● **WHAT IS REQUIRED**
Transcribe the lines in the rows below exactly, from the line with "- [Overview](#overview)" up to and including the line with "- [Premium Version".

● **INFORMATION SHOWN**
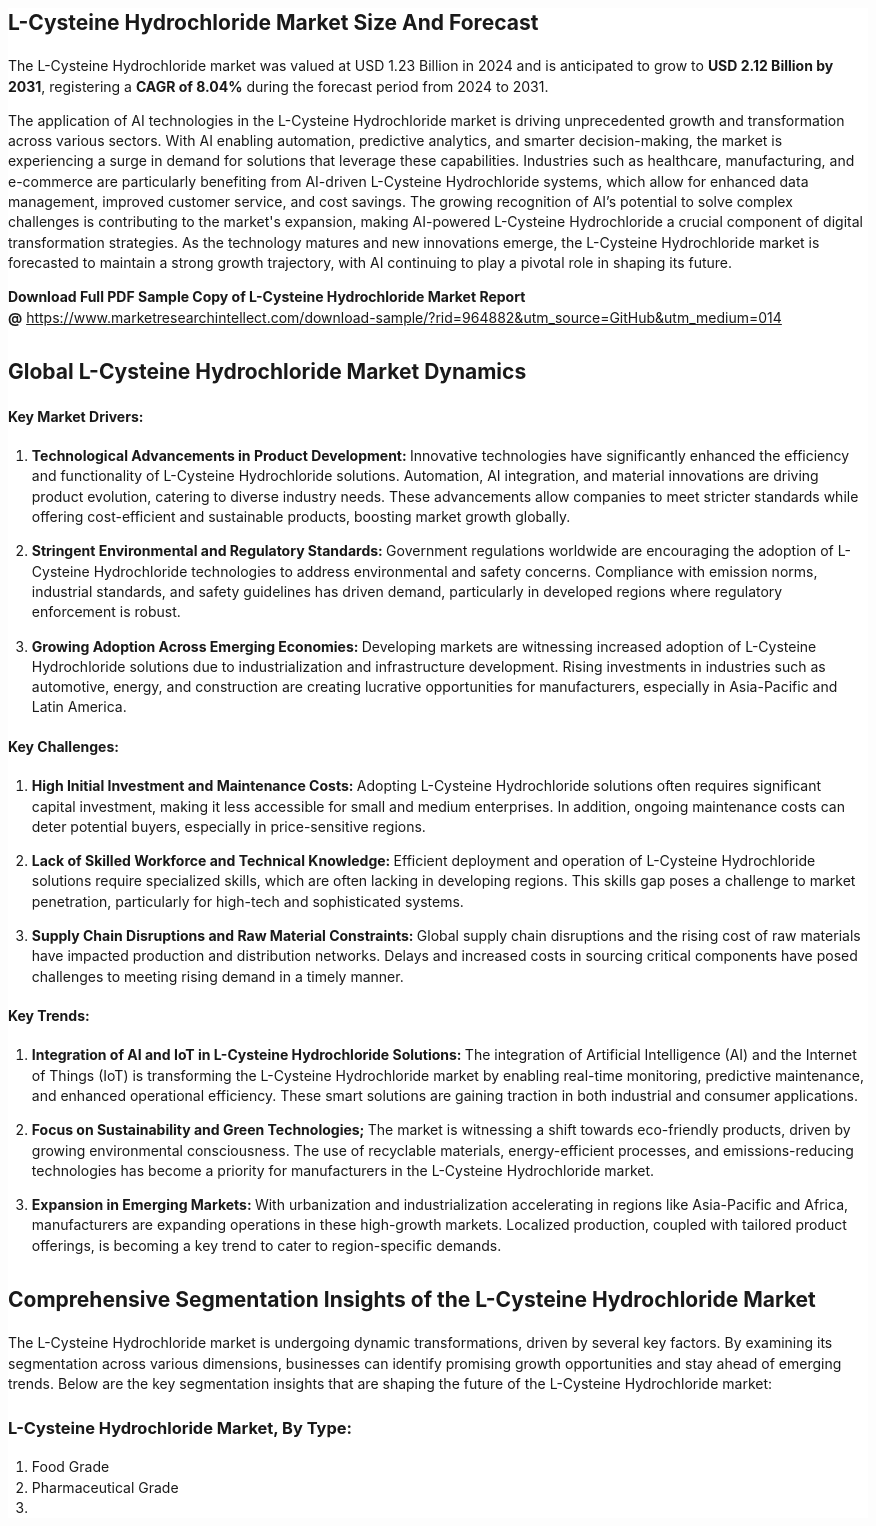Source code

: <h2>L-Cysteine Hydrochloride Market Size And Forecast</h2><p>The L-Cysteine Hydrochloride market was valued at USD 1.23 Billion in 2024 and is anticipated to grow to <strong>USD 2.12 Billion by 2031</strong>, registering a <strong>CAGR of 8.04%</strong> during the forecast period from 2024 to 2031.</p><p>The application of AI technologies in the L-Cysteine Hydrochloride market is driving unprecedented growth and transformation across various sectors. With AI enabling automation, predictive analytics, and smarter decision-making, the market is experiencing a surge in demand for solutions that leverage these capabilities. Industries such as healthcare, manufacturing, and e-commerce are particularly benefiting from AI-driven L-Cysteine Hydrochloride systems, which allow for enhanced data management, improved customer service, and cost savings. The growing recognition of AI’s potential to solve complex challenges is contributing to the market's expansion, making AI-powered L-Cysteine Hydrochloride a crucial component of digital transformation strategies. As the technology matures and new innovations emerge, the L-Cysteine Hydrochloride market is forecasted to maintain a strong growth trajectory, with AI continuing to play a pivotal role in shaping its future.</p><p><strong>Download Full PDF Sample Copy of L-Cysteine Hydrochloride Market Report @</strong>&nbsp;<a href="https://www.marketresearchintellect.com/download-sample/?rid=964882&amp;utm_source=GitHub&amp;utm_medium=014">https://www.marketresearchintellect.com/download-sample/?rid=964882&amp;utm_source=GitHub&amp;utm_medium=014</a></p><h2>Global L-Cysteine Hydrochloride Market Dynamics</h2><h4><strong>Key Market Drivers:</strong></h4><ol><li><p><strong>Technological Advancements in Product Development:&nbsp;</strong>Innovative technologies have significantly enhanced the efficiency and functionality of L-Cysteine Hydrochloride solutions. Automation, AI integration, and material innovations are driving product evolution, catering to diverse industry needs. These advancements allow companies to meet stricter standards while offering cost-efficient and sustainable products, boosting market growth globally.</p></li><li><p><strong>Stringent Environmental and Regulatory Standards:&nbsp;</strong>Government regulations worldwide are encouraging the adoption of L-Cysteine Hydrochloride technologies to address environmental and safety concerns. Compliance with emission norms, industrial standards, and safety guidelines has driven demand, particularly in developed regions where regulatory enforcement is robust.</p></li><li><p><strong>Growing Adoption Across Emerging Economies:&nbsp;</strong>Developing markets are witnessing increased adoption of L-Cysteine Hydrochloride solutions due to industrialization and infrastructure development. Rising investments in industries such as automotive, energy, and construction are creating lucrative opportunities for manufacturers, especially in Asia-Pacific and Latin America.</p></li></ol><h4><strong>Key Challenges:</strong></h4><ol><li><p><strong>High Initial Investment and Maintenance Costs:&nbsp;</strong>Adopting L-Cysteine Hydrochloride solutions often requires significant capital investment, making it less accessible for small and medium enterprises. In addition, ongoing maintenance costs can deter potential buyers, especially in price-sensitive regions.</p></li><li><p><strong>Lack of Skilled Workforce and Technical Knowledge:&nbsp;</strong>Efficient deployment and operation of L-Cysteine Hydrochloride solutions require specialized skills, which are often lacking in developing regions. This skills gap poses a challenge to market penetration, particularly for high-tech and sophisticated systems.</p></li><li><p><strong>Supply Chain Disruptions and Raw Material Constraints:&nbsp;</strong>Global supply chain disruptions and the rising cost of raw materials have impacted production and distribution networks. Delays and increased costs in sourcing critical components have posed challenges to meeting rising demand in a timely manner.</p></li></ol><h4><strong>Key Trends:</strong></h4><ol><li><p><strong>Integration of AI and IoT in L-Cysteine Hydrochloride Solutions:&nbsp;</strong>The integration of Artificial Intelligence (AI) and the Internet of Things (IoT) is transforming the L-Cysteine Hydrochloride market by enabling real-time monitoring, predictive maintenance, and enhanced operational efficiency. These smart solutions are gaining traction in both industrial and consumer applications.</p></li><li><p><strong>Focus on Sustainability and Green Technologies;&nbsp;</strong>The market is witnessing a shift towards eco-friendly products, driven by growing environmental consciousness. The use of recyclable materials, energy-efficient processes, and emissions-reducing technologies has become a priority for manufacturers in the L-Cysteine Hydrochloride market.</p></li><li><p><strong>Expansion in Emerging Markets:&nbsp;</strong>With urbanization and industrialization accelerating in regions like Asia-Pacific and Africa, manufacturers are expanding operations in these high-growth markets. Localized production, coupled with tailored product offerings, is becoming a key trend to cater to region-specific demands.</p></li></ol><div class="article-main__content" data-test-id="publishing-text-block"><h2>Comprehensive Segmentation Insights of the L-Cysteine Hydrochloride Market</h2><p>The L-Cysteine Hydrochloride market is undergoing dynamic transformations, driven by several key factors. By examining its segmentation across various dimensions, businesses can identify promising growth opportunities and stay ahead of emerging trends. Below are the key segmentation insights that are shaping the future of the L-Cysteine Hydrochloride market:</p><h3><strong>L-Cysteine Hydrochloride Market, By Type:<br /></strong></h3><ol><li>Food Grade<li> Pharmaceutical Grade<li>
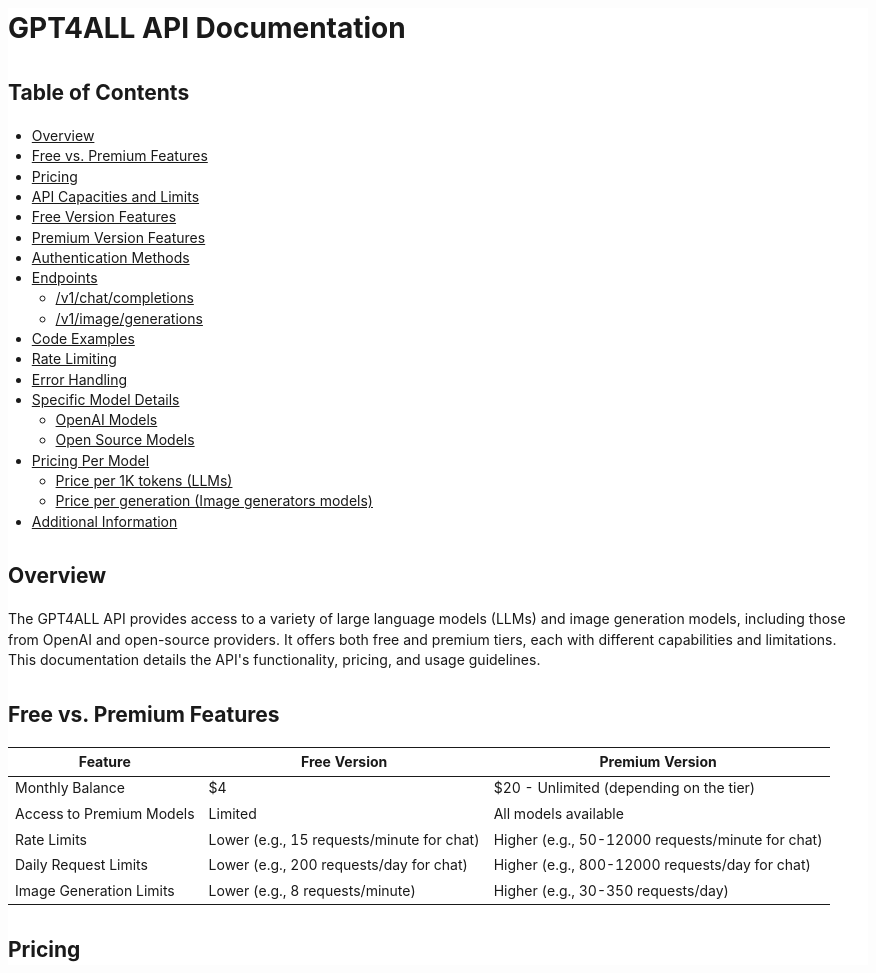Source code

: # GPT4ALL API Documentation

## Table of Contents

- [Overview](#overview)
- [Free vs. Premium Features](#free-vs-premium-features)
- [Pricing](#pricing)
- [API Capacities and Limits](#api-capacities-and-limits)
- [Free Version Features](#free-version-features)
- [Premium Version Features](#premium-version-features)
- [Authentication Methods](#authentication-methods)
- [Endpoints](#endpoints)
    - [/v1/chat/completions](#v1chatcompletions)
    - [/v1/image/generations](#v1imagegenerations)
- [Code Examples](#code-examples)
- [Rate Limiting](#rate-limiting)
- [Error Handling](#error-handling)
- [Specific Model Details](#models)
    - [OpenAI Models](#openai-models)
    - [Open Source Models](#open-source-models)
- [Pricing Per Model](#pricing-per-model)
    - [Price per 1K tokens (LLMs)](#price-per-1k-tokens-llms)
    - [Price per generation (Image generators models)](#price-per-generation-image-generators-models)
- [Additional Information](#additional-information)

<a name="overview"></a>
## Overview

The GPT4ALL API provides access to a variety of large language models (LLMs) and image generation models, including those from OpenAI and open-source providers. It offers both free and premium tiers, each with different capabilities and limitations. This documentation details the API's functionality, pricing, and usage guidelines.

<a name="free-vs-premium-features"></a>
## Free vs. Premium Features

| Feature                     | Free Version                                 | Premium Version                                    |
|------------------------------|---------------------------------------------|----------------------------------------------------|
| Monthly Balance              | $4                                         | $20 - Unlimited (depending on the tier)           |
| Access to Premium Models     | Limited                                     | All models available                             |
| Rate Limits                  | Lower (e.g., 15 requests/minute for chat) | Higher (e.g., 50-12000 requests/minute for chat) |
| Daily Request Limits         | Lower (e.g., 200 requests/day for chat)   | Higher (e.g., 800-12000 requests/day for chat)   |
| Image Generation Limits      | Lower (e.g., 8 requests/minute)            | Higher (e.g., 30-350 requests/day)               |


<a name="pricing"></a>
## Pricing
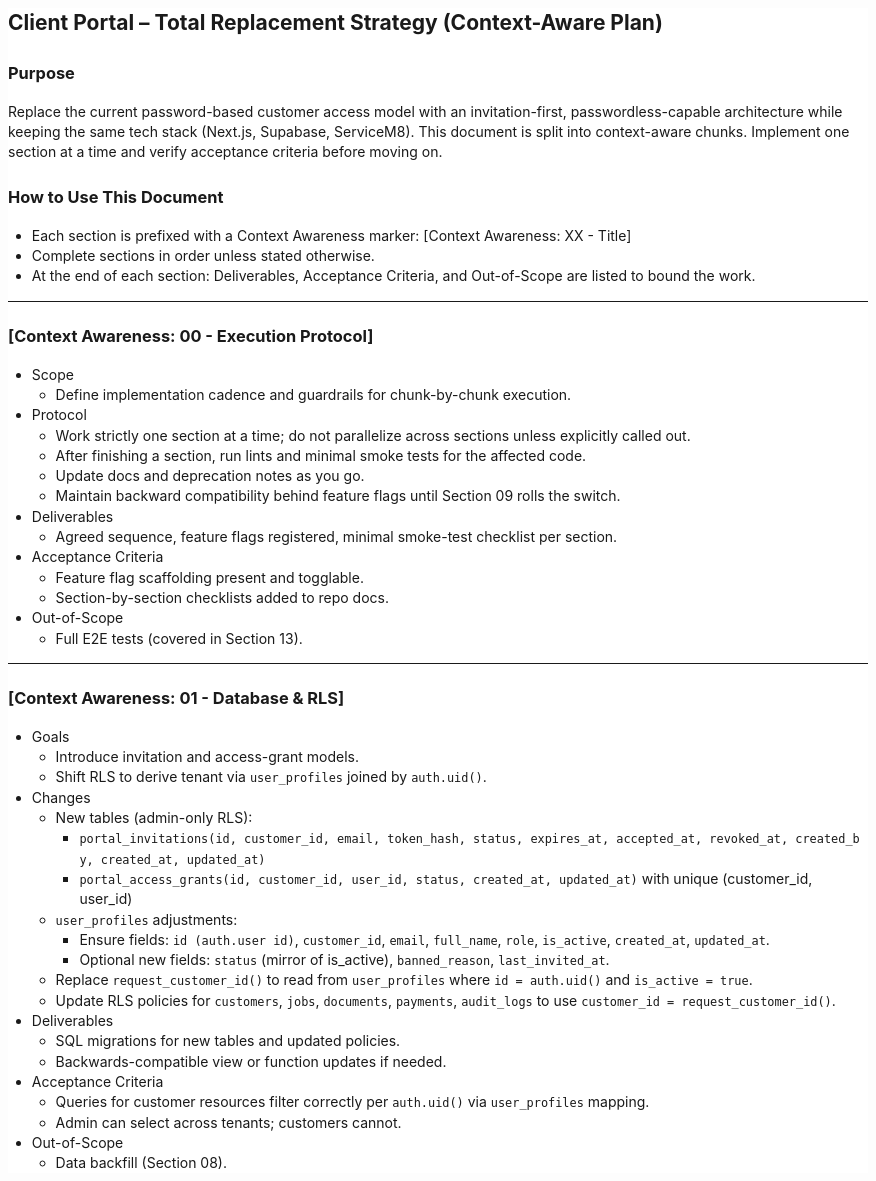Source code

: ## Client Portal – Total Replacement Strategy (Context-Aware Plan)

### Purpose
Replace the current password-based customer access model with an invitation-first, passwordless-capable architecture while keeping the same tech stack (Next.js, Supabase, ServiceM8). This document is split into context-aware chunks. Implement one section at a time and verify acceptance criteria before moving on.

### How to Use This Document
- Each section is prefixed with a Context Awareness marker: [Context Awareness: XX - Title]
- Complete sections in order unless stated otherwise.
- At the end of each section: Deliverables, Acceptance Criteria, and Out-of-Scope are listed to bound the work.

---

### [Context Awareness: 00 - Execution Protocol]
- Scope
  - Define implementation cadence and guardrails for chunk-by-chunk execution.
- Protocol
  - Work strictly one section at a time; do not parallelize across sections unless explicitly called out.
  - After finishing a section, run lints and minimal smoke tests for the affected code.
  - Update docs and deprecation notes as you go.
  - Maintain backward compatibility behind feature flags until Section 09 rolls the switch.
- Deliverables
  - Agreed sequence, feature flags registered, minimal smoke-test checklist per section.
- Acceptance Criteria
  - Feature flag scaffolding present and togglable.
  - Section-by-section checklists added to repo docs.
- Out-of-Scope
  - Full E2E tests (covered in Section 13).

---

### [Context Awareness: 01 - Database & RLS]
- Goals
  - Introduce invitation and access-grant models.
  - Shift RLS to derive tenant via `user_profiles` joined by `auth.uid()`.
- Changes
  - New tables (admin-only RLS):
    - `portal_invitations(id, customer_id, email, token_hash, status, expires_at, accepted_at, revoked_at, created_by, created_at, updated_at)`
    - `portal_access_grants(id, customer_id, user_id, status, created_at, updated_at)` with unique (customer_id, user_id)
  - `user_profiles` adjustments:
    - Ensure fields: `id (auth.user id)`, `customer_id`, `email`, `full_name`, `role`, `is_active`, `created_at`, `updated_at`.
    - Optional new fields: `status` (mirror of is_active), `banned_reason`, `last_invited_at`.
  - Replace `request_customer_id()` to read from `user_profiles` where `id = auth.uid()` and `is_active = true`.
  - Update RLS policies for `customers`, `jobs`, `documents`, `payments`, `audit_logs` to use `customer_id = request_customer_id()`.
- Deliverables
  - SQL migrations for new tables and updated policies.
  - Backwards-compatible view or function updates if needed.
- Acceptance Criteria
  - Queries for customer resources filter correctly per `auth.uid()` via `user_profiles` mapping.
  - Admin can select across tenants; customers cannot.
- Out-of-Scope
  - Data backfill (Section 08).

● **YOUR SOLUTION**
- [Overview](#overview)
- [Free vs. Premium Features](#free-vs-premium-features)
- [Pricing](#pricing)
- [API Capacities and Limits](#api-capacities-and-limits)
- [Free Version Features](#free-version-features)
- [Premium Version Features](#premium-version-features)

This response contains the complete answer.